LAVORO RICHIESTO
Per ciascuna delle affermazioni seguenti, stabilisca se concorda con il brano sul 25 Aprile. Risponda sì o no e citi tra virgolette le parole del brano che lo decidono.
1. A Milano Formigoni è stato fischiato.
2. La Risoluzione del Parlamento Europeo sul comunismo è stata approvata il 25 Aprile.
3. Gli studenti sono attratti dal comunismo.

Il 25 Aprile è appena passato e la maggior parte degli italiani lo ha trascorso assieme alle famiglie in campagna, per nulla coinvolti da una data che in linea teorica è fondamentale per il nostro Paese.

Perché gli italiani non sentono questa festa? Quali sono i motivi?

Giampaolo Pansa che ha dedicato molta parte della sua vita giornalistica alla ricerca della memoria storica della Resistenza e della guerra civile del 1943-45 lo ha detto chiaro e tondo qualche giorno fa: "il 25 Aprile non è la festa di un popolo ma è la festa di un partito; questa data era diventata un’adunata della sinistra che copriva di insulti chiunque parlasse dal palco e non appartenesse al loro clan. Ecco perché l’ opinione pubblica negli anni aveva disertato questi appuntamenti. Perché non la sentiva più una festa nazionale".

I comunisti per 65 anni hanno utilizzato questa data per alimentare una cultura di odio e di rancore. Su queste basi come poteva nascere l’unità nazionale e l’amore per la Patria?

Nei giorni scorsi, Franceschini ha invitato ai festeggiamenti del 25 Aprile Berlusconi, probabilmente, non perché fosse cambiato il clima, ma solo con il preciso intento di metterlo in difficoltà. Tutto prevedeva il segretario del PD tranne che il Presidente del Consiglio raccogliesse la sfida facendo saltare così un’altra "casamatta ideologica" e cioè, che questa data simbolica della resistenza antifascista rimanesse una riserva esclusiva della sinistra.

Il resoconto delle cronache del giorno dopo ci dicono che, tranne a Milano dove Formigoni è stato fischiato e a Roma dove Alemanno è stato sconsigliato dalla Polizia alla partecipazione, quasi tutto è andato liscio. Il che significa che si è fatto un passo in avanti verso il processo di autentica unità nazionale.

Ma il cammino è ancora lungo perché l’Italia oltre che antifascista deve diventare anche anticomunista altrimenti non ci potrà mai essere una condivisione patriottica.

E’ vero che il 2 Aprile u.s. il Parlamento Europeo ha approvato una Risoluzione che equipara il comunismo, al nazismo e al fascismo ma questa risoluzione è arrivata 20 anni dopo la caduta del muro di Berlino e dopo quasi 65 dalla fine della guerra, ma soprattutto questa risoluzione non ha coinvolto emotivamente gli italiani.

Infatti è ancora troppo forte l’attrazione comunista in molti ambienti della nostra Nazione. Per rendersene conto basta frequentare qualche scuola e università e ascoltare non tanto gli studenti, che miracolosamente rifiutano il comunismo, quanto soprattutto i professori che essendo oggi di quella generazione che ha fatto il ’68, continuano a respirare e a vivere la nostalgia della falce e martello.

Peggio ancora accade in molti ambienti cattolici, spesso anche di piani alti, che lasciano basiti per non dire scandalizzati la gente comune per la loro sfacciata contiguità con ambienti neo e post comunisti.

Come si può intuire quindi, il cammino di autentica unità nazionale è ancora lungo ma l’ottimismo deve regnare sovrano perché questo governo Berlusconi si sta segnalando positivamente anche su questo aspetto.

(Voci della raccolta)

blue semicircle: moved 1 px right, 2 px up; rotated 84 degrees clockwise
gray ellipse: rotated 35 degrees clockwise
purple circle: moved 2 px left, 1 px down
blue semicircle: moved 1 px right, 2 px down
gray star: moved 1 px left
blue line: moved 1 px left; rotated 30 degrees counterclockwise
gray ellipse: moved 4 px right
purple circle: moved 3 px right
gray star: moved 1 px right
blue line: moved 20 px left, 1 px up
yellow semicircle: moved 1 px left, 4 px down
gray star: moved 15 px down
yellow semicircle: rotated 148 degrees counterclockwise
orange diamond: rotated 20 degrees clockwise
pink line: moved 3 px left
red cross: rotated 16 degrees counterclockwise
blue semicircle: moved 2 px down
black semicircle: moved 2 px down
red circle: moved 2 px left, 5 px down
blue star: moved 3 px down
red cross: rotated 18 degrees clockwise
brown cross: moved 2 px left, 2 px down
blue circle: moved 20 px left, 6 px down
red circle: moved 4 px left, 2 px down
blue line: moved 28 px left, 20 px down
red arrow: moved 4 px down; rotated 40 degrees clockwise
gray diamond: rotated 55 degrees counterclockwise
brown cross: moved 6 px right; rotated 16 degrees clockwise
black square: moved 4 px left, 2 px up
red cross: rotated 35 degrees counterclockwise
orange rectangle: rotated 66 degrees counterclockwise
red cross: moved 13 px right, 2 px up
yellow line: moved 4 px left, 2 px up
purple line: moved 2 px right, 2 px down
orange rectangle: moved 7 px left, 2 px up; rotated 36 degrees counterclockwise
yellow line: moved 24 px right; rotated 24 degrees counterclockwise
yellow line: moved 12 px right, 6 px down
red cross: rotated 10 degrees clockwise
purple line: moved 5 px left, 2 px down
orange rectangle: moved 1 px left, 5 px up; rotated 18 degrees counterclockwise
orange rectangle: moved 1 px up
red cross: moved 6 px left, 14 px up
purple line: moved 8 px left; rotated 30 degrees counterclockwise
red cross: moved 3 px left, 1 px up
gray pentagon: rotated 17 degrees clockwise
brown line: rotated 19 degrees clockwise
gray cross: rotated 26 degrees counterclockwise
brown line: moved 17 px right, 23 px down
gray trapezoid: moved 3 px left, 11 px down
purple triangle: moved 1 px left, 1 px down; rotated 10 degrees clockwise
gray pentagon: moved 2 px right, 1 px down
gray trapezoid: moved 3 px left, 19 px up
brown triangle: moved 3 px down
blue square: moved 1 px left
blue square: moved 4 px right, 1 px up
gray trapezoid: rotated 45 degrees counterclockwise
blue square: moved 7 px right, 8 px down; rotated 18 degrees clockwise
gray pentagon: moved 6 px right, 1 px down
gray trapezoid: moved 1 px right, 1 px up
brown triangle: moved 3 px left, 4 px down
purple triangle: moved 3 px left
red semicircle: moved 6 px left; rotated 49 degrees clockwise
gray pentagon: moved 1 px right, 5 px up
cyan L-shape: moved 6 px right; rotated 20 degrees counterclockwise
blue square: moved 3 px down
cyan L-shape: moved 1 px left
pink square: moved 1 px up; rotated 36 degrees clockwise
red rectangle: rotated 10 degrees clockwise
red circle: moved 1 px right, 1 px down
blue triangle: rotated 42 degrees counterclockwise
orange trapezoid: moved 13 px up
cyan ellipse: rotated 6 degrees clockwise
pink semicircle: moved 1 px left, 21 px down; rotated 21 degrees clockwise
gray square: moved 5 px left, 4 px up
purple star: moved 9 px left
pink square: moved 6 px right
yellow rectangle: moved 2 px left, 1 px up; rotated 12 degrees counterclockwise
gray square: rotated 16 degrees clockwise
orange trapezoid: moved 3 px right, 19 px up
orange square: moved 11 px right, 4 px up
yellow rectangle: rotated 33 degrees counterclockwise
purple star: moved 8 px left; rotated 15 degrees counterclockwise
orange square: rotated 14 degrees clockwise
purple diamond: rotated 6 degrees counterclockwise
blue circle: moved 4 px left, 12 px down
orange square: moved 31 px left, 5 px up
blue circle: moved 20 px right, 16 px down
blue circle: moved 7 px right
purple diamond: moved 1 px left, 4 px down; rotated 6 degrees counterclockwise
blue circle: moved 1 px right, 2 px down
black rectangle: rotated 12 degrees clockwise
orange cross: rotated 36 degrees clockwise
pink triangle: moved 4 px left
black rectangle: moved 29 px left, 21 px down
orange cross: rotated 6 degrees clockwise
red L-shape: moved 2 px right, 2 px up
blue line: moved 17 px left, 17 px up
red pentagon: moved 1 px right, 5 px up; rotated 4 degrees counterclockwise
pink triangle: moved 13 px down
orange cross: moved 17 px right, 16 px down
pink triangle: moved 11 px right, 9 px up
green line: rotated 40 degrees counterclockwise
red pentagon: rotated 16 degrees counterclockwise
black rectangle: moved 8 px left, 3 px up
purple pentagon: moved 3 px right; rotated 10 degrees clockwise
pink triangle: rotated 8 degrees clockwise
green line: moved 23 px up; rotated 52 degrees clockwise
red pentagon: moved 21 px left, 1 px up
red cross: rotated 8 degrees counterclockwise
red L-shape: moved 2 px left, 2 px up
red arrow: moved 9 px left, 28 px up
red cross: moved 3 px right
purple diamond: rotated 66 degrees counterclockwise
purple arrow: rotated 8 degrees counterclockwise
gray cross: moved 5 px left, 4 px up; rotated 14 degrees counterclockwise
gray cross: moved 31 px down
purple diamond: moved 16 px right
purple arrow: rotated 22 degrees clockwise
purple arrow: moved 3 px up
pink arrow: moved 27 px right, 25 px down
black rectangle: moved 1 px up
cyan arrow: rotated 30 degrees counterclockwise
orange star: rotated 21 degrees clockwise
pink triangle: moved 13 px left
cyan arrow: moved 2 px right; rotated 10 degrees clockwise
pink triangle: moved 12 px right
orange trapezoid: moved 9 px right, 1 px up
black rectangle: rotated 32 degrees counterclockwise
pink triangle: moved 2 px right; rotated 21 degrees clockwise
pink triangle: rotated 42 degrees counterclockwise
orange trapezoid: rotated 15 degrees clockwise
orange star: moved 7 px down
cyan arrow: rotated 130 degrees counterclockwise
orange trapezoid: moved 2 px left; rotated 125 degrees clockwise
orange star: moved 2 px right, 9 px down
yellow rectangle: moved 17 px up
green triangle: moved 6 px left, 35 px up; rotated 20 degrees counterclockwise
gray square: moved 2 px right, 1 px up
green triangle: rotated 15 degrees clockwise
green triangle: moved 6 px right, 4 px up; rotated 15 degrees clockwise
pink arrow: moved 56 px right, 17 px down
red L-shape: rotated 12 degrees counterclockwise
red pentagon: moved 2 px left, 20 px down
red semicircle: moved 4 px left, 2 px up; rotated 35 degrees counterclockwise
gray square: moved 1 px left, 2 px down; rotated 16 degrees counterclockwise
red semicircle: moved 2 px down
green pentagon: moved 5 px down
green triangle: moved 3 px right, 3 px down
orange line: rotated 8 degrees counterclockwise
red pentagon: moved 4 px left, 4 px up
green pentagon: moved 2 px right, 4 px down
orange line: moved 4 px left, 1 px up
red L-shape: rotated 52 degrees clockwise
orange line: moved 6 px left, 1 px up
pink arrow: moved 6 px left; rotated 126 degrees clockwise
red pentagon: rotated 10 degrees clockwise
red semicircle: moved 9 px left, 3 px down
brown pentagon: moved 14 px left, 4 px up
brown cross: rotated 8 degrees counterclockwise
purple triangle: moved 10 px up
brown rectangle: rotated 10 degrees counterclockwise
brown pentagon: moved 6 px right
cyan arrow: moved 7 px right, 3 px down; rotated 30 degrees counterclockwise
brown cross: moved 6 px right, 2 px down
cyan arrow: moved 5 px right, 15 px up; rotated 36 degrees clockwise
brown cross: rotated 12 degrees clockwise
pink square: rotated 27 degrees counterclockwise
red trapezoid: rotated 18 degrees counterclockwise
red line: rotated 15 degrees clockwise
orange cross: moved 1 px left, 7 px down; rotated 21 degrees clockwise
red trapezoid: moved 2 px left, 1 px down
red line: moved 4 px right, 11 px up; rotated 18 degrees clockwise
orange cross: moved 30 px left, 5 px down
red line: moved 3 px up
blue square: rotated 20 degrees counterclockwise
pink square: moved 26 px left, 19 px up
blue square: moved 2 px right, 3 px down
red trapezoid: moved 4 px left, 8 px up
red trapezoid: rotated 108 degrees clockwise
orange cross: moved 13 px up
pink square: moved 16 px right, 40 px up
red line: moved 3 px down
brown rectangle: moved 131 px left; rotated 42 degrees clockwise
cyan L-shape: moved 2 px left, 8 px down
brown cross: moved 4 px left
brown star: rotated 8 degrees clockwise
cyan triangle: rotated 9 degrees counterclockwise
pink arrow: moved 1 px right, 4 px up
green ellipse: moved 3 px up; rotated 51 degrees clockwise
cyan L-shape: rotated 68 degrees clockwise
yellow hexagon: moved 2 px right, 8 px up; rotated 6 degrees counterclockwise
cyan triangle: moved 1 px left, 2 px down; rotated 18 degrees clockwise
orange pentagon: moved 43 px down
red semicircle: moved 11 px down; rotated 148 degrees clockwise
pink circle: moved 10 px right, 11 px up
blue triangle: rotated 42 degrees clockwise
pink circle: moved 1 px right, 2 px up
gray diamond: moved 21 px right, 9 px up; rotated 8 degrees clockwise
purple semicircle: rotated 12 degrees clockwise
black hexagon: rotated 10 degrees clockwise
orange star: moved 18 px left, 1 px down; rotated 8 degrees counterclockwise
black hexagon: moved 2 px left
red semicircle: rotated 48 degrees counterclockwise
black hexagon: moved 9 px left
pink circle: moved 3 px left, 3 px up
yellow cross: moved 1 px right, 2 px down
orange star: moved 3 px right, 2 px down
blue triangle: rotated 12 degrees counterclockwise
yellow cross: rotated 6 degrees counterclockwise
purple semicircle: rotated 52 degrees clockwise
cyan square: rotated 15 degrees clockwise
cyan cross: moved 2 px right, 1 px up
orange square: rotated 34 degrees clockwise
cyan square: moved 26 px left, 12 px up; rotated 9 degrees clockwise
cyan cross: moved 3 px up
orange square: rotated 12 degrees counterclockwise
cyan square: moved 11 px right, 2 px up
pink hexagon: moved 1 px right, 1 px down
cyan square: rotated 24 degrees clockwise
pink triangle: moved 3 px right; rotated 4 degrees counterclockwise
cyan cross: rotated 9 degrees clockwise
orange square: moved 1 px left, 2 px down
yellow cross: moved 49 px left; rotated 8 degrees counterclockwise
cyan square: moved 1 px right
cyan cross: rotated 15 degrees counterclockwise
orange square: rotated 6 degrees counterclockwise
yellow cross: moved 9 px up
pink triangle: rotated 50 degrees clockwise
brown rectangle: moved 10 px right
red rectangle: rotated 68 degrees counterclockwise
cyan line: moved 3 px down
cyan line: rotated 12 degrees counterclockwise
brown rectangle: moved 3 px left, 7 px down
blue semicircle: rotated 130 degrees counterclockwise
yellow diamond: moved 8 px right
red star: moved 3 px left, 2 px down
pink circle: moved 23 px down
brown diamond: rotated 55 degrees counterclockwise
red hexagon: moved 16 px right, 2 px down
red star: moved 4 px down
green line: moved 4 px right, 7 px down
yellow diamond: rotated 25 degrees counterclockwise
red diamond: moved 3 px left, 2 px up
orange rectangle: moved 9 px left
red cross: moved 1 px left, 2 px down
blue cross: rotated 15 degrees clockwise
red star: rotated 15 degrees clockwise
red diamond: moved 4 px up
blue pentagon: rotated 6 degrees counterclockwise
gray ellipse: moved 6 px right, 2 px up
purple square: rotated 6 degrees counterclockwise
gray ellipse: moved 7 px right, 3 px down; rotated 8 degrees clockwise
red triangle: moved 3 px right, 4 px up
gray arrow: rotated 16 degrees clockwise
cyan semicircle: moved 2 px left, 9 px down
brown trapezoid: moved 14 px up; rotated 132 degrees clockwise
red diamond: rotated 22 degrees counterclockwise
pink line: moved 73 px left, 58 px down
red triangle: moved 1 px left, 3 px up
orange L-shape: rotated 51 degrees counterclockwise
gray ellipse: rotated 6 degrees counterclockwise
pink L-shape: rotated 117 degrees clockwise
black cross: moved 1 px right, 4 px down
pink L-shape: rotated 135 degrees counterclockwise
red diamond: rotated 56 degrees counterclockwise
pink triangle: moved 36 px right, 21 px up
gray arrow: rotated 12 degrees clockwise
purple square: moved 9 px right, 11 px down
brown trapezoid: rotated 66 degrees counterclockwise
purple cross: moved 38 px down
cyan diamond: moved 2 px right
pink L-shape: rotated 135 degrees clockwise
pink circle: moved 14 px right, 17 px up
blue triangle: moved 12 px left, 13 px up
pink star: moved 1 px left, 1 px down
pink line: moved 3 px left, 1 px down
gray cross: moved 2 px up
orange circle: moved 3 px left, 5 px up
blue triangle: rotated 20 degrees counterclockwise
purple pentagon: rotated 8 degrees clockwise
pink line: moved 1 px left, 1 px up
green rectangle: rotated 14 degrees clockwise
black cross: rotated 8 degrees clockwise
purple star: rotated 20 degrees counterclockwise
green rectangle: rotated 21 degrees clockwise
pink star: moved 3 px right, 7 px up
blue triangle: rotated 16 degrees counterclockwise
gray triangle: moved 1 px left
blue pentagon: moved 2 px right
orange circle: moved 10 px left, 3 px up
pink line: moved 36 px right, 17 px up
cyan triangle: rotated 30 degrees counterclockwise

SPAZIO RISPOSTA
1. Sì: «a Milano dove Formigoni è stato fischiato».
2. No: «il 2 Aprile u.s. il Parlamento Europeo ha approvato una Risoluzione».
3. No: «gli studenti, che miracolosamente rifiutano il comunismo».